Bis zum Dreißigjährigen Krieg - die sorbische Bevölkerung in der Stadt und auf dem Land
(15. und 16. Jahrhundert)
Durch den Landesausbau und die Kolonisation entstanden nicht nur neue ländliche Siedlungen, es kam auch zu vielen Stadtgründungen, an denen die sorbische Bevölkerung einen erheblichen Anteil hatte. Die sorbischen Siedlungsgebiete gehörten bis 1635 als Nebenländer der Habsburger zu Böhmen. Der Meißner Raum (Sachsen) war ab 1423 Kurfürstentum der Wettiner, die Mark Brandenburg wurde ab 1411 von den Hohenzollern verwaltet.

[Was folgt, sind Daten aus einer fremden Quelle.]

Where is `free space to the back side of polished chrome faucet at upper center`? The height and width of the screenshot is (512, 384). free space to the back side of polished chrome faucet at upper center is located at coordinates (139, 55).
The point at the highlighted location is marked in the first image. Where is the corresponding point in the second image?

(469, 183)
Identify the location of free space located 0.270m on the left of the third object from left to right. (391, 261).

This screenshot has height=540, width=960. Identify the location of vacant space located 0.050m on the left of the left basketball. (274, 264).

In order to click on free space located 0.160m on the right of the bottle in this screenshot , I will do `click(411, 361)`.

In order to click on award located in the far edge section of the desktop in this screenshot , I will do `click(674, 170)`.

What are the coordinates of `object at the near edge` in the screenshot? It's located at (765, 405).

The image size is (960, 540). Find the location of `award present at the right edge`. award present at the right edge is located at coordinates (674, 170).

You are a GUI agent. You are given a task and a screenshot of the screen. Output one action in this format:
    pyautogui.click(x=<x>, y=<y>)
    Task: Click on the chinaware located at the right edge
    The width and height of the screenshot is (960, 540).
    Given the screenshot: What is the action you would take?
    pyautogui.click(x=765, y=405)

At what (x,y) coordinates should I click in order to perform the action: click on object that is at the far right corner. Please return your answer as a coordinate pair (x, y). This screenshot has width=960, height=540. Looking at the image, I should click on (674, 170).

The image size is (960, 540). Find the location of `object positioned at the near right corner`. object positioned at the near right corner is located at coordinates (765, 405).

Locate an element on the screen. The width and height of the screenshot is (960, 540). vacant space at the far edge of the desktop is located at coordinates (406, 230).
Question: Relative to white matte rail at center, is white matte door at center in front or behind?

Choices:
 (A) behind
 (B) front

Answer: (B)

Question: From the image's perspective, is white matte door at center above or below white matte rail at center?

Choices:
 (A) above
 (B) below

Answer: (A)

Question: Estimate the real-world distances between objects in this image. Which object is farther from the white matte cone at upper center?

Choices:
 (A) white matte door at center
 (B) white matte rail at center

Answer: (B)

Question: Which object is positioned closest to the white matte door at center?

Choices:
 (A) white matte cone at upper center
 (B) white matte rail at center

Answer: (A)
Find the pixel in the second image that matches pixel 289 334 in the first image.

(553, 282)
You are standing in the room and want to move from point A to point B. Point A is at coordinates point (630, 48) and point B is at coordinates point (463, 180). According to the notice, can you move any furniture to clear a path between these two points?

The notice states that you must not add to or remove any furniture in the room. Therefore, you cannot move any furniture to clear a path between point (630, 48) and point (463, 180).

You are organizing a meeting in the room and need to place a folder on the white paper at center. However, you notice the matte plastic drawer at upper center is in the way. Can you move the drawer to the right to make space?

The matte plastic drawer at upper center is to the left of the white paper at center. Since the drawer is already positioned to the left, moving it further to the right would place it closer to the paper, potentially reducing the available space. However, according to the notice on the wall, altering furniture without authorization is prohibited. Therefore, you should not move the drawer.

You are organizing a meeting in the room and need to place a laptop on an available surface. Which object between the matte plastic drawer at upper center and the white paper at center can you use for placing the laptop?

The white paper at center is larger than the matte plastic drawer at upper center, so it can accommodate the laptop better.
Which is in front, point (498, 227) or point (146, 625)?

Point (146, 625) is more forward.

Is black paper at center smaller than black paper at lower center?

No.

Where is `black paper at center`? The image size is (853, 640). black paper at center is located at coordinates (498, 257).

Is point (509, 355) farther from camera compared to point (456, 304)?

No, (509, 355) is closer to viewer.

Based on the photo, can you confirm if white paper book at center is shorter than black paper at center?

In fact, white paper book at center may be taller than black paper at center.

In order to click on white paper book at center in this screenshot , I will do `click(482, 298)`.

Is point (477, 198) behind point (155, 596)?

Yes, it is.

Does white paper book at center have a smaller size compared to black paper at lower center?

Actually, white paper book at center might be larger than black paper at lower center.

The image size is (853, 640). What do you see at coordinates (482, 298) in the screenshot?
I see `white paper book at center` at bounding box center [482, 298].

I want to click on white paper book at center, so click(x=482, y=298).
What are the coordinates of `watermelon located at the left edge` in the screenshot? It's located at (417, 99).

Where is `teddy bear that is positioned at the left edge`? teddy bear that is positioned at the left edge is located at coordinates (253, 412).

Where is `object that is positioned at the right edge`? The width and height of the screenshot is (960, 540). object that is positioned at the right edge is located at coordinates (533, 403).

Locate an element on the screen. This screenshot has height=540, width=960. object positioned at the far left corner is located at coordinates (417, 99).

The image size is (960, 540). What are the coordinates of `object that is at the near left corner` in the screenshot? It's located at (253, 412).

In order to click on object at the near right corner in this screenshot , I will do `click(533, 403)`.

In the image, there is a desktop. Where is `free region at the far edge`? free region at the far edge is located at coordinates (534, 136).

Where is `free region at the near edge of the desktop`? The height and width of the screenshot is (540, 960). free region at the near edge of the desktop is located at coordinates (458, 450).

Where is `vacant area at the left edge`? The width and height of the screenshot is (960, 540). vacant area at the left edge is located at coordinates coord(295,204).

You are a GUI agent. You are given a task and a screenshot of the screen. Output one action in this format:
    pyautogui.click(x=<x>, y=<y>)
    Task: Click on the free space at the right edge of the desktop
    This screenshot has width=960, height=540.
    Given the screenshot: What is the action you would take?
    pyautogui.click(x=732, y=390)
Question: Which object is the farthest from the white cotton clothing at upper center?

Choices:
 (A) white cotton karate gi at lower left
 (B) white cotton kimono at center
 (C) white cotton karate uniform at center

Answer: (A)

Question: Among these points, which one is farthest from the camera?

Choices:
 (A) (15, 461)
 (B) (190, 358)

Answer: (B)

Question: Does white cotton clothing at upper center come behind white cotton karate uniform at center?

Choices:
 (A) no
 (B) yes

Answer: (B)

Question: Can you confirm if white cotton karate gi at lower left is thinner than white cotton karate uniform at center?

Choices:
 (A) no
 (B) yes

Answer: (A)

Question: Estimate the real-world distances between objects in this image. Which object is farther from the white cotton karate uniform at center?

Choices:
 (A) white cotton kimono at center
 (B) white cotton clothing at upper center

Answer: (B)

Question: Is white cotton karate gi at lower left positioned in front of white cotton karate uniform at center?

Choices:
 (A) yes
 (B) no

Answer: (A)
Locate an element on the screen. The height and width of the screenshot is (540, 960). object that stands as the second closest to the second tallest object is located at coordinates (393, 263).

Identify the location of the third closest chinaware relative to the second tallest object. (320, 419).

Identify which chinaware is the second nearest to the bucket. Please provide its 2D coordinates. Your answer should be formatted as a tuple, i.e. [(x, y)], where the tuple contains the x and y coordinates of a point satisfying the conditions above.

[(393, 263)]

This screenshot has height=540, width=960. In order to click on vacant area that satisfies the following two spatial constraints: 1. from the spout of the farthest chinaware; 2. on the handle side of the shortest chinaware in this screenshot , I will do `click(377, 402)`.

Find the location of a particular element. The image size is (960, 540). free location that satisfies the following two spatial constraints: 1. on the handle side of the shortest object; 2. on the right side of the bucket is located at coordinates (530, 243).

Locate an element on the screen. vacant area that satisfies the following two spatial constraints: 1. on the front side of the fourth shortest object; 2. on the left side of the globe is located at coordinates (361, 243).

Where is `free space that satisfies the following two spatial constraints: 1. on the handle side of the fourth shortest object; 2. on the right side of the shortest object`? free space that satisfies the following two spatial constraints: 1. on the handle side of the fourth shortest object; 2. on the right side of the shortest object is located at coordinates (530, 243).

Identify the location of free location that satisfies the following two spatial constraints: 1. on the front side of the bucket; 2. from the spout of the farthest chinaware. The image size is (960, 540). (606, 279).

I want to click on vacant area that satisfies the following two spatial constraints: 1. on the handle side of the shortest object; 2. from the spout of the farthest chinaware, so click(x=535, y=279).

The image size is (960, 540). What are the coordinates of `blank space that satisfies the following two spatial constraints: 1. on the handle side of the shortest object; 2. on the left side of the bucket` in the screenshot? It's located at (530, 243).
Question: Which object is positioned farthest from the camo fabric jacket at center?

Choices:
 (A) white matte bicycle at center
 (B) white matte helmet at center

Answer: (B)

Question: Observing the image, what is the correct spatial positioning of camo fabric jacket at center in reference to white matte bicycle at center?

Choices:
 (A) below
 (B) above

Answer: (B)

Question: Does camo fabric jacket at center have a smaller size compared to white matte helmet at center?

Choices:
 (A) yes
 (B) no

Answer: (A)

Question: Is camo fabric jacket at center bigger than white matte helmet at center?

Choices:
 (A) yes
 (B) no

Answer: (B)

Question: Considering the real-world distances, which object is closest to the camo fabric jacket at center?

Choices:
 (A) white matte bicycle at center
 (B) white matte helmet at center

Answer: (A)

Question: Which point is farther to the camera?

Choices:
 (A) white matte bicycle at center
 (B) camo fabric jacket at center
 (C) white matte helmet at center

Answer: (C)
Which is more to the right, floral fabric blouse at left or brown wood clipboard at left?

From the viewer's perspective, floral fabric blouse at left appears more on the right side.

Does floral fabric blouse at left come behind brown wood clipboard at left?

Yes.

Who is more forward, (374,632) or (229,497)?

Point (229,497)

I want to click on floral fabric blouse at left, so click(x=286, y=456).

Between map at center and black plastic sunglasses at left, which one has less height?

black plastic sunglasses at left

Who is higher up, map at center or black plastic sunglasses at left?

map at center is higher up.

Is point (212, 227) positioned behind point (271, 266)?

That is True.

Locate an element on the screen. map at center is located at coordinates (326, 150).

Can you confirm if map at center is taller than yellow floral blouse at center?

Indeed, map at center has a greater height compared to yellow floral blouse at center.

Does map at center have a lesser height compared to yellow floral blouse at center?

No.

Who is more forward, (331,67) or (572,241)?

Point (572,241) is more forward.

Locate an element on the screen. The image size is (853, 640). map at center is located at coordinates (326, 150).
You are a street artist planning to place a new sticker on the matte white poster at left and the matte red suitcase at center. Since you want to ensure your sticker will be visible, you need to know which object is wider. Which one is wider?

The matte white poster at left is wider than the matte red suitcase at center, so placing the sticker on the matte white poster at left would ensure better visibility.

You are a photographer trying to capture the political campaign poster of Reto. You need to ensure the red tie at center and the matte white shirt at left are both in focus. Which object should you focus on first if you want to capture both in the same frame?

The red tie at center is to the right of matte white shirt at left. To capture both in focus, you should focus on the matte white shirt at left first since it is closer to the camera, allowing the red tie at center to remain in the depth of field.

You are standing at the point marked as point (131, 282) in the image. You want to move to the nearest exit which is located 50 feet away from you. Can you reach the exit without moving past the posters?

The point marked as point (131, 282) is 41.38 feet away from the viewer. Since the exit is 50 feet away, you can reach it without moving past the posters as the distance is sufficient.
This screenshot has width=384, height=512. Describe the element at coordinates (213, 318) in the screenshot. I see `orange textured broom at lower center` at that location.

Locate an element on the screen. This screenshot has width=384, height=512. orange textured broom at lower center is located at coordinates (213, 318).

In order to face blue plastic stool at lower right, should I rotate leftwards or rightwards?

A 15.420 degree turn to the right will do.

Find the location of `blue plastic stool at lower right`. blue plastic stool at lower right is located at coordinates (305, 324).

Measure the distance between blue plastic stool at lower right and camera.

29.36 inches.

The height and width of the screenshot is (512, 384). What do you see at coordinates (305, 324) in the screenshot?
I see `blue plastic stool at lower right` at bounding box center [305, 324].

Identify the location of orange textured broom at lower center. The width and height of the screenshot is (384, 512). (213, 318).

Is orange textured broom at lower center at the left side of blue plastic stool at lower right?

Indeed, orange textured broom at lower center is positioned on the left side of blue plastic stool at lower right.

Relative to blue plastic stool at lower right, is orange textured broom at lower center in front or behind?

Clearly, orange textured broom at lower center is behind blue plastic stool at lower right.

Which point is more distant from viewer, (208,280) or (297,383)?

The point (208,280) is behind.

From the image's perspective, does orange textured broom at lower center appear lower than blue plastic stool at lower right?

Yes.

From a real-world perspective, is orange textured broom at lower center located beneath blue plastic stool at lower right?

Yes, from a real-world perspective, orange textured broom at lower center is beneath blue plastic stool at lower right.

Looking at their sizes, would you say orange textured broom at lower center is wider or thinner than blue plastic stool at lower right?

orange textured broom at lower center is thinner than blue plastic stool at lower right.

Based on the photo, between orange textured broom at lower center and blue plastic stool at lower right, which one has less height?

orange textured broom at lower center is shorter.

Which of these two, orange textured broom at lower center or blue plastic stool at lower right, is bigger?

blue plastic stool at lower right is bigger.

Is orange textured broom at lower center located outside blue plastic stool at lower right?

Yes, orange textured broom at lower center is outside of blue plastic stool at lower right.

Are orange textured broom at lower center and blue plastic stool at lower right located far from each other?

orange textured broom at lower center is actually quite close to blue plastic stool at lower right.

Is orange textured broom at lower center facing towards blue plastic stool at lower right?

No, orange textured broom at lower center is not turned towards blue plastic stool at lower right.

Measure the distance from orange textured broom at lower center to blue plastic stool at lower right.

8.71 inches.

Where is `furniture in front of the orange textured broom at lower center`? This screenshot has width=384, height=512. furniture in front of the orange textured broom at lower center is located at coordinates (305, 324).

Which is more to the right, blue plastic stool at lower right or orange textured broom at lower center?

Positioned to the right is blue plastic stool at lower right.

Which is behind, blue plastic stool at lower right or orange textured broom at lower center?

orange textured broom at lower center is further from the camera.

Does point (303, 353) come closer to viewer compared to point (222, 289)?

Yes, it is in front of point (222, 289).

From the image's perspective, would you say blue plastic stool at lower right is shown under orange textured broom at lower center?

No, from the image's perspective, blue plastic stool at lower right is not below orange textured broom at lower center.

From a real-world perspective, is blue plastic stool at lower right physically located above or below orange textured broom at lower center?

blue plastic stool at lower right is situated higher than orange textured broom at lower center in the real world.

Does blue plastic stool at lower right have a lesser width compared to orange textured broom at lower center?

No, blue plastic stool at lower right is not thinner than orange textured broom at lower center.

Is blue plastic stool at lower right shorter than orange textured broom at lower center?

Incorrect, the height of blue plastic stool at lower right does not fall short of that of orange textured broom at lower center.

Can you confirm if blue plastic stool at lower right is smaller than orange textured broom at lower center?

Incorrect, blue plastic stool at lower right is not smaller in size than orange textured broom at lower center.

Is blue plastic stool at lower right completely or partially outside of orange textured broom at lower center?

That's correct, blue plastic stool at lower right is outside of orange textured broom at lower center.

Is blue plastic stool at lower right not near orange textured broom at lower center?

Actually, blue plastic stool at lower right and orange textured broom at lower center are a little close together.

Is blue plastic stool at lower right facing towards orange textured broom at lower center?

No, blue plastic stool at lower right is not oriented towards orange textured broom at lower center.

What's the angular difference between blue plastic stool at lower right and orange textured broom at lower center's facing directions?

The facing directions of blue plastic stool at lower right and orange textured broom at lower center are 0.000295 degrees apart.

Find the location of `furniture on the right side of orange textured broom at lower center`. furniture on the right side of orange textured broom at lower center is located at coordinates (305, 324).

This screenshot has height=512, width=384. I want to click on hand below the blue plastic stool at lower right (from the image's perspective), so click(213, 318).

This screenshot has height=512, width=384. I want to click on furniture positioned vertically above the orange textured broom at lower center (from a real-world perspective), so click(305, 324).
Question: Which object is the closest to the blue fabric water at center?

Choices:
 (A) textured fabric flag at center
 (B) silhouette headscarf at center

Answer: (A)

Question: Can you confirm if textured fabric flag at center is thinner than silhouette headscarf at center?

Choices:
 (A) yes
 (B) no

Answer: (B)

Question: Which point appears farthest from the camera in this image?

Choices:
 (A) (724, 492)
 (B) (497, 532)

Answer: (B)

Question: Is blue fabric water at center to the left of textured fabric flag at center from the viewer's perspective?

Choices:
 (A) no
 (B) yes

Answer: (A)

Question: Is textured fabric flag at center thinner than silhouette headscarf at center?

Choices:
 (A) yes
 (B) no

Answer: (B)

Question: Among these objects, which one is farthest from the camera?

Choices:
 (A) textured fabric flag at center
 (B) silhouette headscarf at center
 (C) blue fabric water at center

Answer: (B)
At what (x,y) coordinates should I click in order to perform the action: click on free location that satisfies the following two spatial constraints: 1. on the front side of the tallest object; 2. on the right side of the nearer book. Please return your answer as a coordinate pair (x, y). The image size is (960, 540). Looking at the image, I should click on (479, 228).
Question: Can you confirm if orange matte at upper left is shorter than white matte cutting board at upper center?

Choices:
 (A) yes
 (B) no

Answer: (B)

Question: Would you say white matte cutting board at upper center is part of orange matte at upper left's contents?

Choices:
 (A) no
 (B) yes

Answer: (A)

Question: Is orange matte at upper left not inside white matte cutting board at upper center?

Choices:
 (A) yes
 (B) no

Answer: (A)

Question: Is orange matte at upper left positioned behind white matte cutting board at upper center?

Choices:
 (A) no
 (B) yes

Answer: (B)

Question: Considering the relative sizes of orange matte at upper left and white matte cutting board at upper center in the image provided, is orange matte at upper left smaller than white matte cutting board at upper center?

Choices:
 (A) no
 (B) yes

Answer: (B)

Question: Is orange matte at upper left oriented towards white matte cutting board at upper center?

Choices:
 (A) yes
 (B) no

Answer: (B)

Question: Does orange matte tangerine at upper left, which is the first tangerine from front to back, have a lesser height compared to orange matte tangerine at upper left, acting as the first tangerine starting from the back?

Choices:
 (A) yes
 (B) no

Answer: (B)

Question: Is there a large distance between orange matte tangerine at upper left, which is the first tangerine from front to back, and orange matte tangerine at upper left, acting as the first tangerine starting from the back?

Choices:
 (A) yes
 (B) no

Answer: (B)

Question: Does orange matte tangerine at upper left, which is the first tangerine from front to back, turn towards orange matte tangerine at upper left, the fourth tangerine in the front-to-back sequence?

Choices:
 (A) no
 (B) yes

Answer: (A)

sorbische Stadtbevölkerung
An der städtischen Entwicklung nahm auch die sorbische Bevölkerung teil, wenn diese oft von bestimmten Bürgerrechten ausgeschlossen wurde. Die städtischen Handwerker schlossen sich schon Mitte des 14. Jahrhunderts zu Zünften zusammen. In einer Reihe von Städten war allerdings die Aufnahme eines sorbischen Handwerkers in eine Zunft verboten. Auf Grund dieser Benachteiligungen kam es im Jahre 1405 zum Bautzener Handwerkeraufstand. Drei Jahre nach der Eroberung des Rathauses von Bautzen und der Wahl eines neuen Rates aus sorbischen und deutschen Handwerkern ließ König Václav, bis 1419 König von Böhmen, die Mitglieder dieses Rates hinrichten. Bei anderen böhmischen Landesherren, wie bei König Jiri von Podebrad, fanden die Sorben Unterstützung, er gewährte den sorbischen Einwohnern von Lübben 1463 die gleichen Rechte wie den deutschen Handwerkern. Auch die Zünfte von Luckau und Cottbus erhielten sechzig Jahr später den Befehl, sorbische Handwerker aufzunehmen. Der Anteil an sorbischer Bevölkerung war in Luckau, Lübben, Cottbus, Calau, Beeskow und Storkow so hoch, dass sie die "Wendischen Sechsstädte" genannt wurden.
sorbische Landbevölkerung
Durch den Übergang der Grundherrschaft zur Gutsherrschaft wurde die Ausbeutung der Fronbauern weiter verstärkt und zahlreiche Bauernerhebungen, wie 1492 in Gersdorf oder 1511 um das Kloster Lauban, waren die Folge. Obwohl 1508 den Bauern das Waffentragen verboten wurde, kam es 1524 schließlich zum großen deutschen Bauernkrieg, an dem sich sorbische Bauern in Zapusta und der Herrschaft Hoyerswerda ebenso beteiligten wie die Untertanen des Klosters Marienthal. Zwanzig Jahre später erhoben sich die Sorben im Amt Schlieben, 1548 folgte die sorbische Landbevölkerung bei Luckau. Diese verweigerten nach der Flucht der Feudalherren auch dem böhmischen König den Gehorsam und errichteten eine dörfliche Selbstverwaltung unter einem gewählten sorbischen „kral“. Unter der Führung dieses Dorfkönigs eroberte eine große Bauerngemeinschaft schließlich die Stadt Luckau. Die „sorbischen Könige“ konnten erst nach Monaten durch königliche Streitkräfte vertrieben werden. In den Jahren 1551 bis 1602 verweigerten deutsche und sorbische Bauern auf Grund der verheerenden Ausbeutungen immer wieder die Frondienste. Die Bauernbewegungen wurden schließlich durch die Verluste im Dreißigjährigen Krieg vorerst beendet, viele der ländlichen Gebiete waren nach Plünderungen, Verwüstungen, Seuchen und Hungersnot bei Kriegsende nahezu unbesiedelt.